The remote high desert south of Bonanza, Utah (population: 1) is a long way from Paris, France in more than distance.
However, the two places are linked. How the Obama administration responds to a precedent setting proposal in Utah poses a key test for the president’s climate commitments ratified in Paris last year.
Under the soil near Bonanza lie deposits of oil shale, a pre-petroleum material that, if baked at high temperatures for long enough, can be turned into a liquid synthetic crude oil. Can being the operative word, because while it’s technically possible to turn shale into oil, it’s an expensive and dirty process.
Moreover, despite a century of trying, no one has been able to produce crude from shale in commercial quantities. In the United States, Enefit, a corporation owned by the Estonian government, wants to change that.
Enefit’s proposal is both ambitious and highly damaging. The company plans to produce more than 500 million barrels of liquid fossil fuel at a facility near Bonanza over the next 30 years. Doing this will require strip-mining thousands of acres and could produce up to 750 million tons of potentially toxic waste rock.
Turning shale into oil is also a thirsty process. Enefit proposes to use up to 100 billion gallons of water from the already overtaxed Upper Colorado River Basin, an arid region that likely will only get hotter and drier due to climate change.
The half-square-mile processing plant that Enefit hopes to construct will also spew air pollutants. This region already suffers worse smog than Los Angeles on some winter days because of weather inversions and emissions from conventional oil and gas drilling.
The climate pollution will be the most destructive. Enefit’s own analysis shows that the amount of carbon emitted from production and burning of oil shale is up to 35 percent greater than that of conventional oil per unit of energy. It’s also greater than notoriously carbon-intensive oil sands.
That means that the synthetic crude that Enefit wants to produce would have far worse climate impacts than the conventional crude Enefit’s fuel would replace.
From a climate perspective, this would be a giant step in the wrong direction. The Paris Agreement mandates that the U.S. reduce its climate emissions by 26 to 28 percent over the next nine years. This will be a tall order; a recent study concluded numerous efforts above and beyond the president’s Clean Power Plan may not get us all the way there.
Which makes it puzzling that the Obama administration is considering aiding and abetting Enefit’s plan. The company’s project area is surrounded by federal land. So it is seeking rights-of-way to build electrical transmission lines, pipelines to transport natural gas and water to the site, and a pipeline to move the synthetic crude to market.

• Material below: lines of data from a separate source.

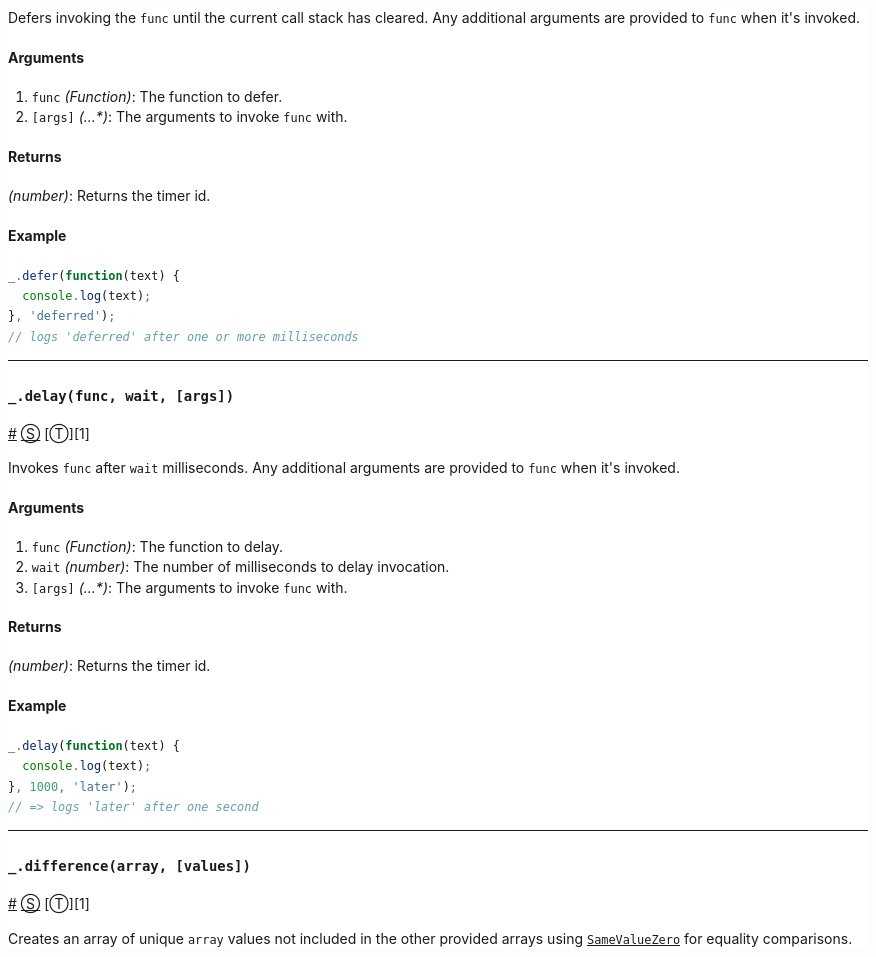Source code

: Defers invoking the `func` until the current call stack has cleared. Any
additional arguments are provided to `func` when it's invoked.

#### Arguments
1. `func` *(Function)*: The function to defer.
2. `[args]` *(...&#42;)*: The arguments to invoke `func` with.

#### Returns
*(number)*:  Returns the timer id.

#### Example
```js
_.defer(function(text) {
  console.log(text);
}, 'deferred');
// logs 'deferred' after one or more milliseconds
```
* * *





### <a id="delay"></a>`_.delay(func, wait, [args])`
<a href="#delay">#</a> [&#x24C8;](https://github.com/lodash/lodash/blob/master/lodash.js#L8702 "View in source") [&#x24C9;][1]

Invokes `func` after `wait` milliseconds. Any additional arguments are
provided to `func` when it's invoked.

#### Arguments
1. `func` *(Function)*: The function to delay.
2. `wait` *(number)*: The number of milliseconds to delay invocation.
3. `[args]` *(...&#42;)*: The arguments to invoke `func` with.

#### Returns
*(number)*:  Returns the timer id.

#### Example
```js
_.delay(function(text) {
  console.log(text);
}, 1000, 'later');
// => logs 'later' after one second
```
* * *





### <a id="difference"></a>`_.difference(array, [values])`
<a href="#difference">#</a> [&#x24C8;](https://github.com/lodash/lodash/blob/master/lodash.js#L5451 "View in source") [&#x24C9;][1]

Creates an array of unique `array` values not included in the other
provided arrays using [`SameValueZero`](http://ecma-international.org/ecma-262/6.0/#sec-samevaluezero)
for equality comparisons.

The rights-of-way are critical to the strip mine and refinery feasibility. Without them, it’s like that Enefit would have to build a power plant on site and transport water in and fuel out by truck. This would drive up the already high costs of its carbon-intensive product, and make its construction less likely.
If The Paris Agreement is to mean something, at the very least, the U.S. government should not knowingly make it much harder to achieve the nation’s climate commitments.
And that’s exactly what Enefit’s project would do by developing a transportation fuel source more carbon-polluting than conventional oil.
The administration must make a decision soon on subsidizing Enefit’s operation with rights-of-way. What it does in Bonanza will reveal a lot about whether it was serious in Paris.